* [PROBLEM TO SOLVE]
Your task is to copy the lines of the data below from the line holding "#c5c9d7; stroke-width: 11" through the line holding "<!-- green -->", inclusive, exactly and with nothing added.

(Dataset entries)
---
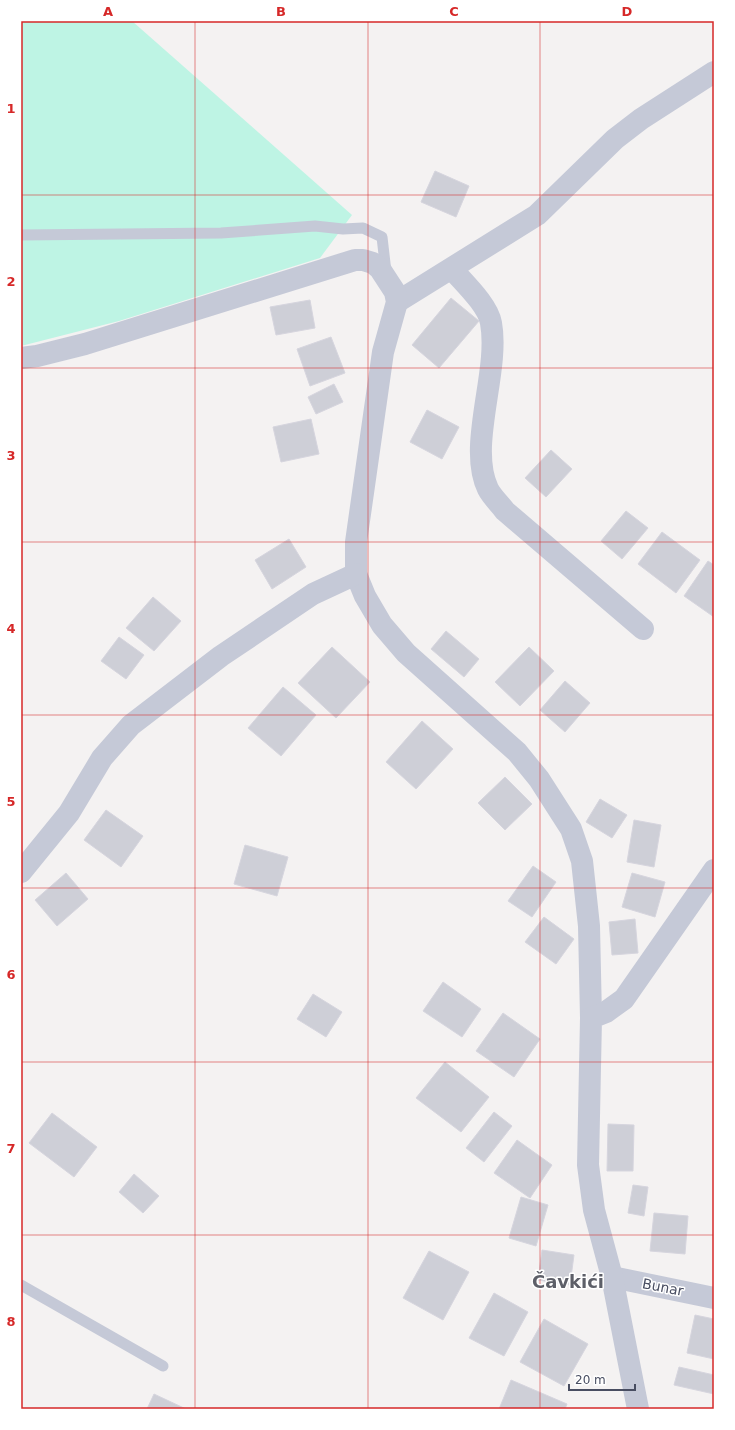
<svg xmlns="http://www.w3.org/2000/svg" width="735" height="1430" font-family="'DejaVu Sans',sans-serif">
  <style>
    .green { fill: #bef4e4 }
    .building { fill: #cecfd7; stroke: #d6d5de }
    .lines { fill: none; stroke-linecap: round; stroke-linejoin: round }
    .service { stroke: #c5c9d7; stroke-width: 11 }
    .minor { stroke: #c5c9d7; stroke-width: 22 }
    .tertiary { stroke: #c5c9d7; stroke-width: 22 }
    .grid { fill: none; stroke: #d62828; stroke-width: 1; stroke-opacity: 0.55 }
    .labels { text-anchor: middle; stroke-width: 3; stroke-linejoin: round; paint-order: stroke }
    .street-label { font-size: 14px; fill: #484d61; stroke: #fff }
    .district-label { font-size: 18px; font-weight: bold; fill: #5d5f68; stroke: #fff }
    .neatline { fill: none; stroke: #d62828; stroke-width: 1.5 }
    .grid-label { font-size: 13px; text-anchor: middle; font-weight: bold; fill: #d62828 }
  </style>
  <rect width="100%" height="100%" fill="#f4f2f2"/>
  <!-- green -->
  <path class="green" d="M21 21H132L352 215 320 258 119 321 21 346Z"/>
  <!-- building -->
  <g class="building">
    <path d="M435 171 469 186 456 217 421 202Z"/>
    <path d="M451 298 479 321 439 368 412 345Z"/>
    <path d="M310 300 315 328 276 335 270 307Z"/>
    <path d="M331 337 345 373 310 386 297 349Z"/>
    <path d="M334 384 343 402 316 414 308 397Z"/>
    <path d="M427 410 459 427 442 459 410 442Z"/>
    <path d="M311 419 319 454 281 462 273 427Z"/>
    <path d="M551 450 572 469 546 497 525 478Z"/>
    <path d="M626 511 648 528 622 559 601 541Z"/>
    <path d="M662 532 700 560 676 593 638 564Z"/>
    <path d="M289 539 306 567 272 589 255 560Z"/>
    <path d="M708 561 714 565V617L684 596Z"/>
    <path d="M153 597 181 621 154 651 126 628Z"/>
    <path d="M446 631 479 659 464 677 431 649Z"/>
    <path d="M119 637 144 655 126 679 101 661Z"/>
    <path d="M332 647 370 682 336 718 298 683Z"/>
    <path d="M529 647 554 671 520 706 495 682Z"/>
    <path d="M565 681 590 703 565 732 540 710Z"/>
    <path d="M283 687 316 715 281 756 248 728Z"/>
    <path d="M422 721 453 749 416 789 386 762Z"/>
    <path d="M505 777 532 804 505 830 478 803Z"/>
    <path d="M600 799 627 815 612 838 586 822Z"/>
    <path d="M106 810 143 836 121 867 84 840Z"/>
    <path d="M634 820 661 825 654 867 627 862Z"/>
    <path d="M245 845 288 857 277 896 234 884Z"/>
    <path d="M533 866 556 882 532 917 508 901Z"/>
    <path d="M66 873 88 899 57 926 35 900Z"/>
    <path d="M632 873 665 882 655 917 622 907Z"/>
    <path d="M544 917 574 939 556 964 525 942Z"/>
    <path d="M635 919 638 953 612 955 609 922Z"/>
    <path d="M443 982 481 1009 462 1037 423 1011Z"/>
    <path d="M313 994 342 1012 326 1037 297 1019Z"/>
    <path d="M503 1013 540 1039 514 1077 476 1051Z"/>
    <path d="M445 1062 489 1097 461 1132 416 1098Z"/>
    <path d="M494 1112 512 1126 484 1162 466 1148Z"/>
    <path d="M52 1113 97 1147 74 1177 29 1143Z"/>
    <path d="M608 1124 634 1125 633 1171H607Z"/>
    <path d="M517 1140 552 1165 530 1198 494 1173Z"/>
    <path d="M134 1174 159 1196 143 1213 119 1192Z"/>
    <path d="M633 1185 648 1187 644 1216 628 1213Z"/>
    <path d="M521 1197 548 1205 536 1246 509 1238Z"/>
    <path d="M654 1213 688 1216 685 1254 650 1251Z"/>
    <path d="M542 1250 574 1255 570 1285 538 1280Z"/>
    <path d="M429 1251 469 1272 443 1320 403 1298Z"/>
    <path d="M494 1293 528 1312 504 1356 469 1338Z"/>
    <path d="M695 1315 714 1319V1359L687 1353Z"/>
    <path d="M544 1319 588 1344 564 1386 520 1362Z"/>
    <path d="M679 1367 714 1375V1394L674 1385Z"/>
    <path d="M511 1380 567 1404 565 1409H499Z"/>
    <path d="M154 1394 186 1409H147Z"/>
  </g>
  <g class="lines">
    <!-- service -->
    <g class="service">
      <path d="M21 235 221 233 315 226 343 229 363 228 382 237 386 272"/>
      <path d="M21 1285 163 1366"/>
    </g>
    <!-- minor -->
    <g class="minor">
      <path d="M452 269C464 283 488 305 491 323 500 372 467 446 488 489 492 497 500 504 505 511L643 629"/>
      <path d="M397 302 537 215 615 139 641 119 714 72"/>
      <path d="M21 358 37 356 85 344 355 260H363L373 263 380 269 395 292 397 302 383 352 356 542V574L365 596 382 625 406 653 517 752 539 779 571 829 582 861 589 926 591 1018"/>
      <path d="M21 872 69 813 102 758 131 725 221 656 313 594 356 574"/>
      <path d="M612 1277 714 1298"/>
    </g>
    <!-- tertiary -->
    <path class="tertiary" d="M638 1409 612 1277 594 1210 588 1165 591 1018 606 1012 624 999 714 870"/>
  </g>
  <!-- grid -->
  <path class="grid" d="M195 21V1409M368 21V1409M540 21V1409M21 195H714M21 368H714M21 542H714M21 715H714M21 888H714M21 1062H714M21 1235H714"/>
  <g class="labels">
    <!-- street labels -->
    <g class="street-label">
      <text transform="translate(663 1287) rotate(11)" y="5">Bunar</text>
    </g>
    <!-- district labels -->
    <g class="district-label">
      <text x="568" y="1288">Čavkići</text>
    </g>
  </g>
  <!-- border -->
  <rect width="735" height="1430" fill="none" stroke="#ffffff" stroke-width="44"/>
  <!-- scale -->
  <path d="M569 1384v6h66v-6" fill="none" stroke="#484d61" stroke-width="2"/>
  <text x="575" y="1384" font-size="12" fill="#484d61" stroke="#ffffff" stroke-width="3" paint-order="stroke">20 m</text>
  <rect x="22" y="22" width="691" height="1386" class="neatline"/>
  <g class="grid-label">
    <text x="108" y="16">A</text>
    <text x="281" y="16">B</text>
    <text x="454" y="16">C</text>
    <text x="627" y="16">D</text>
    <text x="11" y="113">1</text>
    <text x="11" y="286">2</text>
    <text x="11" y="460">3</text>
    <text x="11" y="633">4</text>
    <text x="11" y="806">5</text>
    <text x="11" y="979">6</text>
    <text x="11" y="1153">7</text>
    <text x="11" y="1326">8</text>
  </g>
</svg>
---
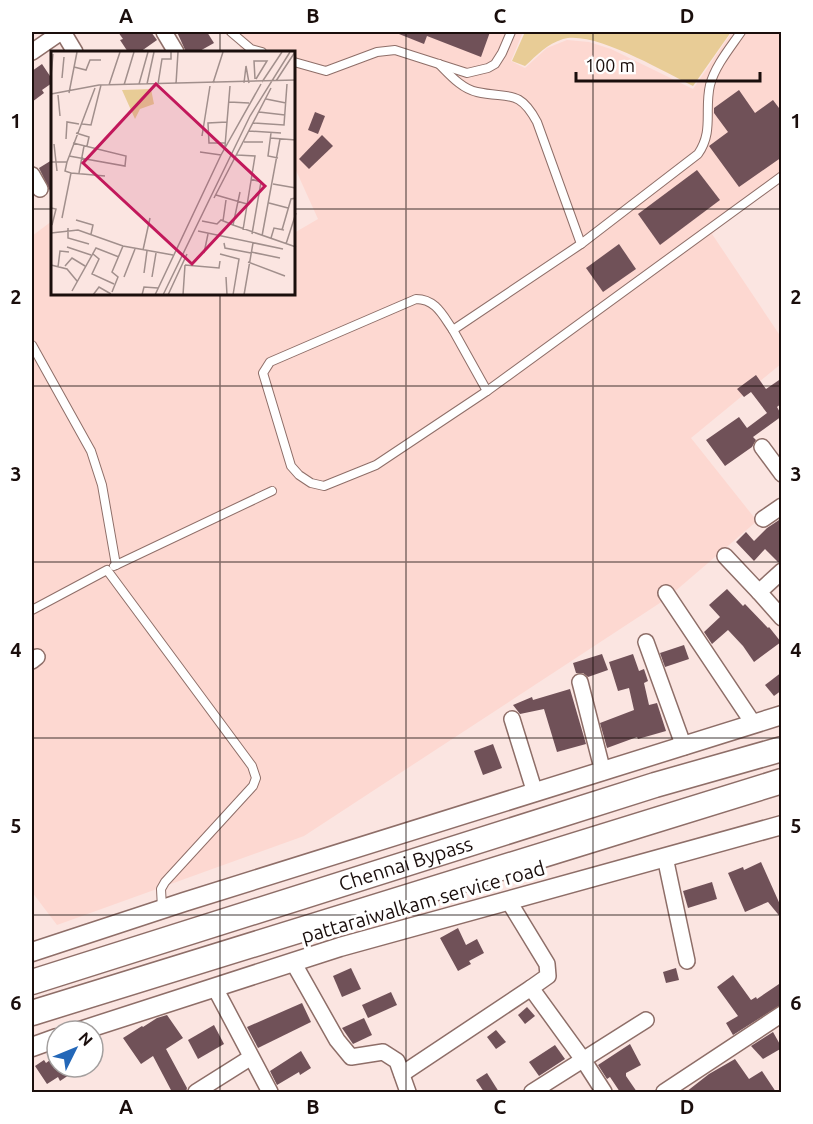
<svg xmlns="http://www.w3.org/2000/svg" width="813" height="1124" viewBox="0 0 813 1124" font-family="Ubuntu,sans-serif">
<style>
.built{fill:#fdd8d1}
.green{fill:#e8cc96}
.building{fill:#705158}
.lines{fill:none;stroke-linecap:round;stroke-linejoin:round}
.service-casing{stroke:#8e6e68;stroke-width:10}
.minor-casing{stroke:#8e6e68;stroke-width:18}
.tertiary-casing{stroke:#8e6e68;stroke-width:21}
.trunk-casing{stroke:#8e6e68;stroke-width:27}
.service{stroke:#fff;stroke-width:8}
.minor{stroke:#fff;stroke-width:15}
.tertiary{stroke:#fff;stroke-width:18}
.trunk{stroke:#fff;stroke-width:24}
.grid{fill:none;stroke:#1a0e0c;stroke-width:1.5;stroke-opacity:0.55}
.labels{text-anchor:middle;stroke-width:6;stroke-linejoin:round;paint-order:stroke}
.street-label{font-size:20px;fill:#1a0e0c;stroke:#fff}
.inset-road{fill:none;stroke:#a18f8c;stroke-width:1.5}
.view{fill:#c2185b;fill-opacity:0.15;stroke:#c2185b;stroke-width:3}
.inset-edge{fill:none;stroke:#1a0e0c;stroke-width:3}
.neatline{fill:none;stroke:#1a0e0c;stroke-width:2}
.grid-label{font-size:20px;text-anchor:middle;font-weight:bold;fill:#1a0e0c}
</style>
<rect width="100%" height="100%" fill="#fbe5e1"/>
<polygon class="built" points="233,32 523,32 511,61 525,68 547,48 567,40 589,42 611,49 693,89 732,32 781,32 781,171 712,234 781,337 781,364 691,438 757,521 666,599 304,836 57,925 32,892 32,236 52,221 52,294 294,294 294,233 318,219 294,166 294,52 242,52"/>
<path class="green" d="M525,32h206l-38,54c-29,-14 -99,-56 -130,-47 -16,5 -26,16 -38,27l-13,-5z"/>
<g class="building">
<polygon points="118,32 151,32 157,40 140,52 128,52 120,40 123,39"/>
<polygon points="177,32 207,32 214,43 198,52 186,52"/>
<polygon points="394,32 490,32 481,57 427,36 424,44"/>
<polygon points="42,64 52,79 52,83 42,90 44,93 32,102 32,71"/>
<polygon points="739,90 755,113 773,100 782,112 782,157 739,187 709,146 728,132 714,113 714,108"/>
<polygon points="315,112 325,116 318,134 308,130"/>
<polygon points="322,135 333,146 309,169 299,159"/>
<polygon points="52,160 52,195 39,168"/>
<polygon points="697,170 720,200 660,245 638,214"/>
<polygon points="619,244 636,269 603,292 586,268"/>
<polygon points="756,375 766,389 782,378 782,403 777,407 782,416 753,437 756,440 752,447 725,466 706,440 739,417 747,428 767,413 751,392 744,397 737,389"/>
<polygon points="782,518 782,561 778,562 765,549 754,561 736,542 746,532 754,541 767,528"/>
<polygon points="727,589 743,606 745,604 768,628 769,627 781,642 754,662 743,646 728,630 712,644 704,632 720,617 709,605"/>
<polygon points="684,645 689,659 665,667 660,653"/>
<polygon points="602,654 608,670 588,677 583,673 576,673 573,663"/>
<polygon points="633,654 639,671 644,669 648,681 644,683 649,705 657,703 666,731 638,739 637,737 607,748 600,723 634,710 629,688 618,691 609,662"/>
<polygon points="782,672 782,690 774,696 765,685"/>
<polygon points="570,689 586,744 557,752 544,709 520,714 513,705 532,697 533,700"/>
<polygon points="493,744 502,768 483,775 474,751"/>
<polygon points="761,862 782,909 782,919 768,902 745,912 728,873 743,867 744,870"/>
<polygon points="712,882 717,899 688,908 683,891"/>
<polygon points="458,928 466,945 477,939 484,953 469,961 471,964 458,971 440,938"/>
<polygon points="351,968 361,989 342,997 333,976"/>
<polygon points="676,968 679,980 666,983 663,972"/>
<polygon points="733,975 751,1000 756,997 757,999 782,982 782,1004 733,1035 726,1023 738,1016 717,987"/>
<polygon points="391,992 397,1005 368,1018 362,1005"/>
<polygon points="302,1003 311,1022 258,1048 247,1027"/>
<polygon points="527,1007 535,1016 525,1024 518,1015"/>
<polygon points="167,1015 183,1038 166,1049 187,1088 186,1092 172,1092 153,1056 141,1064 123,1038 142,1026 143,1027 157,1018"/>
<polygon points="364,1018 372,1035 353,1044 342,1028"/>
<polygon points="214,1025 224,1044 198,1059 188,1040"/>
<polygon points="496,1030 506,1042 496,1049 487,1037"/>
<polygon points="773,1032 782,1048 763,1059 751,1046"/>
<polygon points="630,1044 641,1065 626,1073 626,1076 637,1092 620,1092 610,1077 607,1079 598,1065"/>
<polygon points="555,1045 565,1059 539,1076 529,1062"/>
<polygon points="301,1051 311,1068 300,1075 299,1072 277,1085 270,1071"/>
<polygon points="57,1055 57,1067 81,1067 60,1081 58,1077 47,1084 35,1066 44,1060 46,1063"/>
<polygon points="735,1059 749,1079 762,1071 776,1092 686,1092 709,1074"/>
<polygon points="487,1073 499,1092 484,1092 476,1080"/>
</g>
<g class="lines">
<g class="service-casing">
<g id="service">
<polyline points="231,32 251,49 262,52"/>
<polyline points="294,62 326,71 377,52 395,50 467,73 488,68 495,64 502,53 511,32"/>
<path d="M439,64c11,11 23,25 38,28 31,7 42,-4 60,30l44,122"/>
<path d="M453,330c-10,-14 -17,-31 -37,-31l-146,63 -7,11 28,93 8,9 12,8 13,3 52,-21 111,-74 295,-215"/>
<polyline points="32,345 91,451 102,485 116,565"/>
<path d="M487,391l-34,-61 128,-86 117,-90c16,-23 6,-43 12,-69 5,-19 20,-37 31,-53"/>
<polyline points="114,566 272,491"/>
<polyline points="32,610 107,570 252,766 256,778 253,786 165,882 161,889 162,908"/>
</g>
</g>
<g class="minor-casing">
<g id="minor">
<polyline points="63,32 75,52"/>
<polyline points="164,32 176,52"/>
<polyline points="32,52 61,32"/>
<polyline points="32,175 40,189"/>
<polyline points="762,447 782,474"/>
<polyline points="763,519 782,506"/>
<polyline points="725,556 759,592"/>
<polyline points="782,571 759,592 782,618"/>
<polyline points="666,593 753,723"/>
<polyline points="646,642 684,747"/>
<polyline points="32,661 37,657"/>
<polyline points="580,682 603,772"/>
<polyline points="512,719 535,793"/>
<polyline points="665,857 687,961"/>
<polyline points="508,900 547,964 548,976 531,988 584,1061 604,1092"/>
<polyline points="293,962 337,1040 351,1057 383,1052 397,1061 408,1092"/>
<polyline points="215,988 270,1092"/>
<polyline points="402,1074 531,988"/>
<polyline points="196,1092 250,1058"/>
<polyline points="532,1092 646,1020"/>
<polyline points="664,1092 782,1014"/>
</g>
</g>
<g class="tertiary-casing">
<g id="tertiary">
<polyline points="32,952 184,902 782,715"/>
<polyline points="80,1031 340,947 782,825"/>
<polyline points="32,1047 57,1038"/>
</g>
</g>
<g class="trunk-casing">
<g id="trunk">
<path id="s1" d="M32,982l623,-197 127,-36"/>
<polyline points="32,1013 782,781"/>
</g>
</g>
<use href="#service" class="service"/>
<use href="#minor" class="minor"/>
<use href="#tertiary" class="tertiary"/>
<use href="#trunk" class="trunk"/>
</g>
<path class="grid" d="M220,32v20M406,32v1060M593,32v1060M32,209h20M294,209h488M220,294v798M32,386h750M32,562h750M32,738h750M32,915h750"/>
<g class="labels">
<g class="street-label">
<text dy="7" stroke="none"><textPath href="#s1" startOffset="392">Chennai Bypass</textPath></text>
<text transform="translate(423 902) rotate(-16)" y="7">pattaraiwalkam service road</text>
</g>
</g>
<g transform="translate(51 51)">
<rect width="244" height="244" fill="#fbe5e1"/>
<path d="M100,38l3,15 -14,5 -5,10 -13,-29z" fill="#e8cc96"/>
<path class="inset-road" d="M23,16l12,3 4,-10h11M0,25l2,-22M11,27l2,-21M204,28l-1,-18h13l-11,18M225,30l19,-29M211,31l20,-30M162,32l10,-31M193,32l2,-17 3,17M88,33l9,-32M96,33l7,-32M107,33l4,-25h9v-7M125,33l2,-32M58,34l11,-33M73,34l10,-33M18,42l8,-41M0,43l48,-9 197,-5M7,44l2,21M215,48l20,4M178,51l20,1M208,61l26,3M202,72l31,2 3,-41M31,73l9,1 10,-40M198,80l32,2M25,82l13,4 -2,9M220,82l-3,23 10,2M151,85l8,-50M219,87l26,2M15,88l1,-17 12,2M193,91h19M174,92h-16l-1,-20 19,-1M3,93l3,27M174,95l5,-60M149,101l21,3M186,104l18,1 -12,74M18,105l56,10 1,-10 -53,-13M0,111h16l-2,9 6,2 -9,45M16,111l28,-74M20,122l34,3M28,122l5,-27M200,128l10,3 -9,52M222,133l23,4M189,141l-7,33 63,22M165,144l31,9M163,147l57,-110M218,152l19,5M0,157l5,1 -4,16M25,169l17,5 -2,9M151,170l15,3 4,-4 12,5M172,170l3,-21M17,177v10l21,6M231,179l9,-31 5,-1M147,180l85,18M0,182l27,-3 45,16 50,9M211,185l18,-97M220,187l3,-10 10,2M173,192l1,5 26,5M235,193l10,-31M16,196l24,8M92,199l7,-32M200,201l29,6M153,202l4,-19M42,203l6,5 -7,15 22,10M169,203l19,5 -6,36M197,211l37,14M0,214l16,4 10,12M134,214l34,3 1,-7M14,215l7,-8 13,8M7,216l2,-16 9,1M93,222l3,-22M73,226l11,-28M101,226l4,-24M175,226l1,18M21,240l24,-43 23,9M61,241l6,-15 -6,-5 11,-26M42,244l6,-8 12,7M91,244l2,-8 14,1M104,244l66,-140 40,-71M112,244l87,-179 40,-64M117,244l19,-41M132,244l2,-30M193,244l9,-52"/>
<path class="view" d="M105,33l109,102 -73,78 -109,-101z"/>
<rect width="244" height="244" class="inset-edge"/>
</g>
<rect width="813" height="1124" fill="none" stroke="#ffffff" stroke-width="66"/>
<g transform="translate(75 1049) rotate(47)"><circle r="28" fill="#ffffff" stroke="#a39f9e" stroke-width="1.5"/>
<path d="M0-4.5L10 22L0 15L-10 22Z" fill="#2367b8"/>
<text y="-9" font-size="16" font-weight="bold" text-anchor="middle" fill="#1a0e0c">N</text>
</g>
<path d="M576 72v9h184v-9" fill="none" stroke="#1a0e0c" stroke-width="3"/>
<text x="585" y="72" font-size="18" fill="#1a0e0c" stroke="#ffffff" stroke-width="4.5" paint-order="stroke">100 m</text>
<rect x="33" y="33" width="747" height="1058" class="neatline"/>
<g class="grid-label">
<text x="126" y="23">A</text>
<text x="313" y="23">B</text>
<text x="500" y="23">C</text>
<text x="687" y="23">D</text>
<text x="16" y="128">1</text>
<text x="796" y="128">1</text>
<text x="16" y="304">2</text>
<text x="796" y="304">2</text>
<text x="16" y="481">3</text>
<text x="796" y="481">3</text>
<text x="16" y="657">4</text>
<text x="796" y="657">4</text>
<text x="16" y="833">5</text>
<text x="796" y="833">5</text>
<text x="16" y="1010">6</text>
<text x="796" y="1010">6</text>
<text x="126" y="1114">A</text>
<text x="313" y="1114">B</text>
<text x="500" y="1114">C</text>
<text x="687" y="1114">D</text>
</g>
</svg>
---
* [ANSWER TO THIS EXERCISE]
    .service { stroke: #c5c9d7; stroke-width: 11 }
    .minor { stroke: #c5c9d7; stroke-width: 22 }
    .tertiary { stroke: #c5c9d7; stroke-width: 22 }
    .grid { fill: none; stroke: #d62828; stroke-width: 1; stroke-opacity: 0.55 }
    .labels { text-anchor: middle; stroke-width: 3; stroke-linejoin: round; paint-order: stroke }
    .street-label { font-size: 14px; fill: #484d61; stroke: #fff }
    .district-label { font-size: 18px; font-weight: bold; fill: #5d5f68; stroke: #fff }
    .neatline { fill: none; stroke: #d62828; stroke-width: 1.5 }
    .grid-label { font-size: 13px; text-anchor: middle; font-weight: bold; fill: #d62828 }
  </style>
  <rect width="100%" height="100%" fill="#f4f2f2"/>
  <!-- green -->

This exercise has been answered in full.